(2017) Hiver
Le garçon marchait dans le milieu du chemin, les bras ballant et l’air hagard. Simplement vêtu d’une chemise élimée et d’un pantalon de toile trouée, il allait pieds nus, s’enfonçant dans la neige jusqu’aux genoux. Ses mains et sa peau, rougies, par le froid, et ses lèvres teintées d’un tendre indigo [lui donnaient un air de clown].

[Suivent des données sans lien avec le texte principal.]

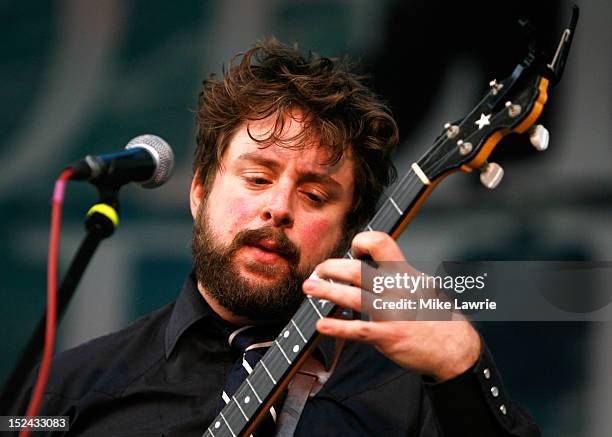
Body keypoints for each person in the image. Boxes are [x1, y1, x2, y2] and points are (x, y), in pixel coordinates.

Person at [14, 38, 540, 436]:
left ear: (347, 234)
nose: (278, 208)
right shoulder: (68, 393)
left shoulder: (407, 396)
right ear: (199, 192)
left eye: (315, 195)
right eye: (258, 178)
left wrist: (463, 365)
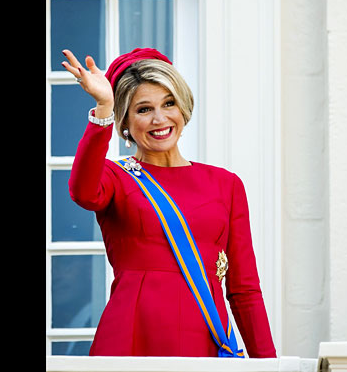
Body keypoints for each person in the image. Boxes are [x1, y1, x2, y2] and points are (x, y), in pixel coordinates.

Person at [61, 47, 277, 358]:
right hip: (132, 342)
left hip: (206, 344)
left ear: (183, 106)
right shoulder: (115, 177)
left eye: (169, 103)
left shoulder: (226, 184)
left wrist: (266, 363)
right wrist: (104, 107)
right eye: (143, 109)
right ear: (125, 121)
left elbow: (245, 290)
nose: (159, 119)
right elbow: (82, 192)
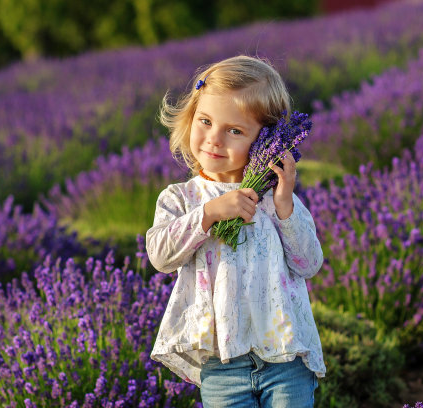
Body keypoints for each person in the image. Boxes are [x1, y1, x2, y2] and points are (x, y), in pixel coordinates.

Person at [146, 55, 326, 408]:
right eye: (205, 121)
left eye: (234, 131)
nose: (214, 139)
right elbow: (160, 256)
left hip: (285, 354)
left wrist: (285, 204)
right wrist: (210, 213)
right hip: (222, 360)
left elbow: (309, 263)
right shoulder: (182, 198)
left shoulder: (275, 200)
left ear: (266, 138)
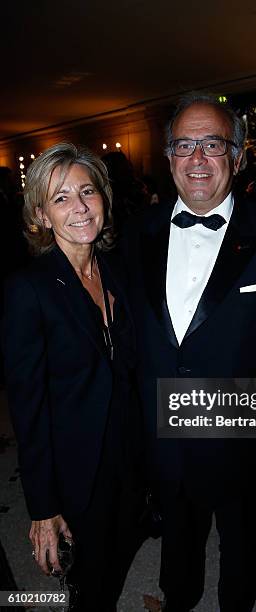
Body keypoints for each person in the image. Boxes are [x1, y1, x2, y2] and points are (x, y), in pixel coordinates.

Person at [130, 93, 256, 612]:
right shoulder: (137, 231)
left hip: (241, 432)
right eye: (185, 145)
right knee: (178, 545)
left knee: (241, 548)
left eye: (212, 144)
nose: (198, 159)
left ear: (237, 155)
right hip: (163, 427)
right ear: (168, 158)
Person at [2, 143, 147, 611]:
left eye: (87, 191)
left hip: (128, 452)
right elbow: (28, 408)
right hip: (76, 466)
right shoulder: (29, 290)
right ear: (41, 215)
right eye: (61, 198)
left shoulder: (118, 269)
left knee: (121, 547)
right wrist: (43, 508)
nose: (80, 207)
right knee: (92, 580)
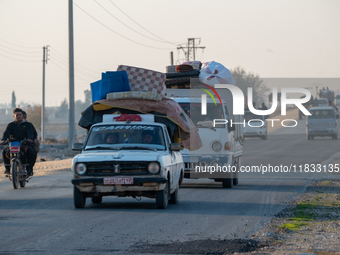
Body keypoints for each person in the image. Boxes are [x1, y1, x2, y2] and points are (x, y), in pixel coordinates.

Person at [1, 108, 37, 176]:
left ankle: (29, 169)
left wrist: (29, 139)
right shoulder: (10, 125)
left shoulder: (27, 124)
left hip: (24, 143)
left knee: (32, 151)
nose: (18, 116)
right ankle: (7, 169)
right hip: (12, 143)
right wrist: (3, 140)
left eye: (20, 115)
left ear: (22, 115)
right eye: (17, 115)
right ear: (14, 116)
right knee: (4, 151)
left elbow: (30, 133)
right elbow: (6, 133)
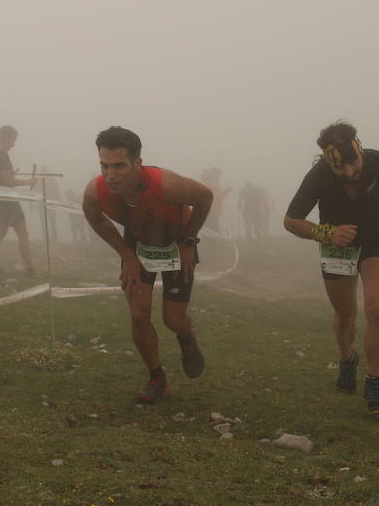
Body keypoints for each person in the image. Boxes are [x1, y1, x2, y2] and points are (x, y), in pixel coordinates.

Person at [283, 121, 379, 415]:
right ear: (329, 163)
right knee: (345, 315)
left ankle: (374, 381)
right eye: (341, 171)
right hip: (337, 247)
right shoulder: (319, 175)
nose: (349, 174)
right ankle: (347, 358)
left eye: (355, 167)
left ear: (359, 151)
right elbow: (291, 220)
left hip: (377, 240)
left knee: (376, 310)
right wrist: (326, 233)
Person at [82, 126, 213, 403]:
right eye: (104, 166)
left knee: (172, 319)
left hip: (178, 242)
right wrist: (126, 255)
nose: (110, 175)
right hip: (138, 245)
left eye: (119, 166)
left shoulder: (166, 184)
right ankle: (156, 377)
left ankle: (186, 336)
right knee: (139, 314)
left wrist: (189, 240)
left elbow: (205, 197)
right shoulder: (95, 192)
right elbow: (95, 219)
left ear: (137, 163)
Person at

Tandis qu’il cheminait péniblement, vacillant à chacun de ses pas, de nouveaux flocons de neige tourbillonnaient dans le vent et achevaient leur course sur ses frêles épaules et les cheveux corbeaux qui couronnaient son chef. La poudreuse enveloppait le paysage environnant d’un lourd linceul blanc, estompant les sons jusqu’à les faire disparaître. Tant et si bien que seule la difficile respiration du garçon concurrençait le sinistre chant des courants d’air. S’il avait fallu trouver un (autre) être aussi misérable que lui, seuls les arbres auraient répondu à l’appel : longeant la voie pavée comme s’ils en étaient les gardiens, ils dressaient leurs branches nues vers le ciel, semblant ainsi supplier les cieux de cesser leurs pleurs glacés.
Le garçon leva brutalement la tête, cherchant du regard un quelconque point de repère qui lui aurait permis de savoir s’il approchait de son but. Malheureusement, la chape blanche recouvrait tout, atténuant les contours et effaçant les formes. Le garçon s’arrêta, soupira doucement, puis reprit la route de son pas lent et plus chancelant que jamais. Un pas après l’autre, il luttait contre la neige, le froid et les assauts répétés de la brise glacée. Celle-ci, justement, gagnant en force, faisant tourbillonner de plus belle les flocons de neige et les envoyant se fracasser sur la frêle carcasse du garçon. Il frissonna une fois, longuement, puis s’effondra. Il se releva, tomba de nouveau, tomba encore. Une fois, deux fois, il parvint à se relever. Puis il n’y parvint plus.